Nevertheless, she suggested that paclitaxel plus trastuzumab can be considered “a reasonable and appealing approach for the majority of patients with stage I HER2-positive breast cancer.”
Practice-Changing Results
Dr. Winer suggested that the results were practice-changing. For this population, the paclitaxel/trastuzumab doublet “should be considered one of the standard strategies for recurrence prevention,” he said.
“This doesn’t mean that every single patient with node-negative HER2-positive disease has to be treated with trastuzumab and chemotherapy, and there are patients with T1a tumors who almost certainly should not be treated systemically,” he said in an interview with The ASCO Post.

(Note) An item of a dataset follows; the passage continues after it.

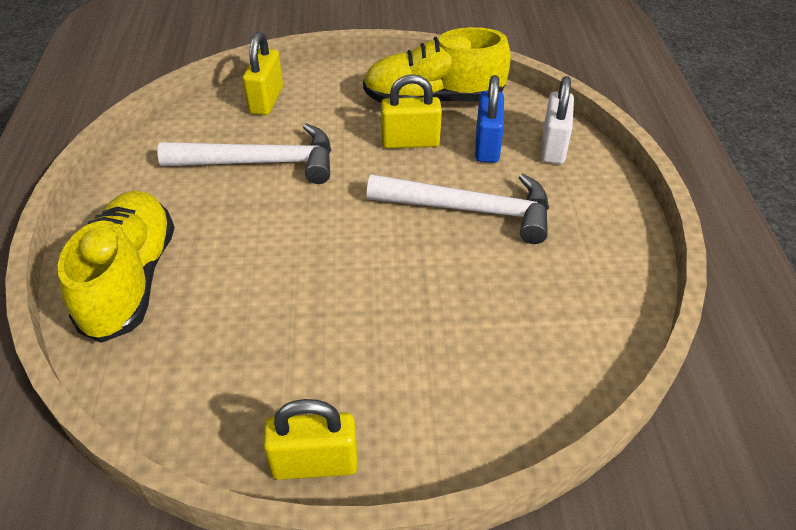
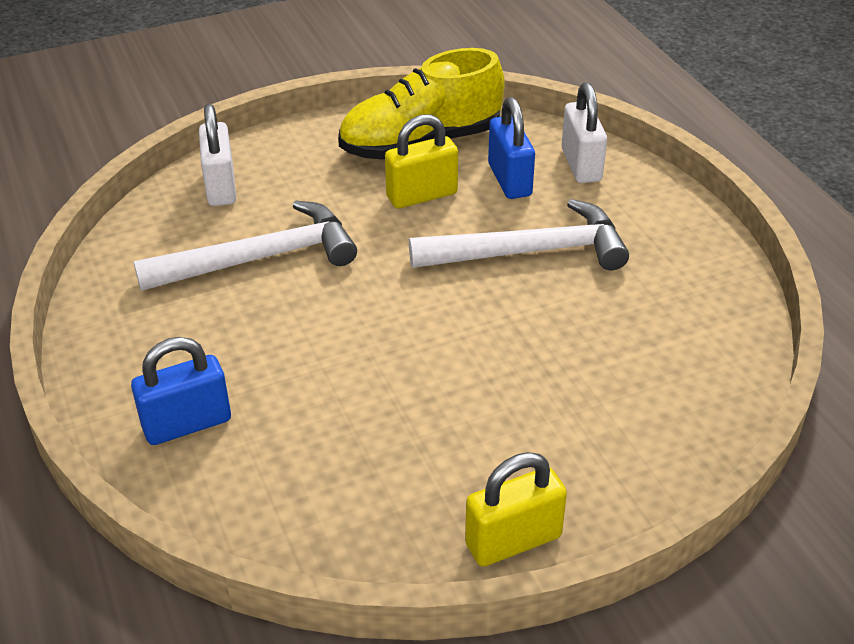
camera: 20 degrees left, 5 degrees down
(130, 280) = (187, 424): yellow shoe -> blue padlock
(266, 100) = (221, 187): yellow padlock -> white padlock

The T1a population accounted for 20% of subjects, while 9% had relatively large T2 tumors. “This was not just a population of patients with tumors less than 1 cm, and in spite of that, the outcome was very favorable,” he noted.
“We think that for most women with stage I HER2-positive breast cancer, trastuzumab plus paclitaxel is an entirely reasonable, and certainly appealing, regimen because of its low-toxicity profile,” he maintained.
The APT study also “speaks to a larger point,” he said, “and that is the development of effective targeted therapies provides the opportunity not only to improve outcomes, but to back off toxicity by limiting some of the chemotherapy. The challenge now is to determine in whom a completely chemotherapy-free regimen might be a possibility.” ■
Disclosure: Dr. Winer receives research funding from Genentech/Roche. Dr. Tolaney reported no potential conflicts of interest.
Reference
1. Tolaney SM, Barry WT, Dang CT, et al: A phase II study of adjuvant paclitaxel and trastuzumab (APT) trial for node-negative, HER2-positive breast cancer. 2013 San Antonio Breast Cancer Symposium. Abstract S1-04. Presented December 11, 2013.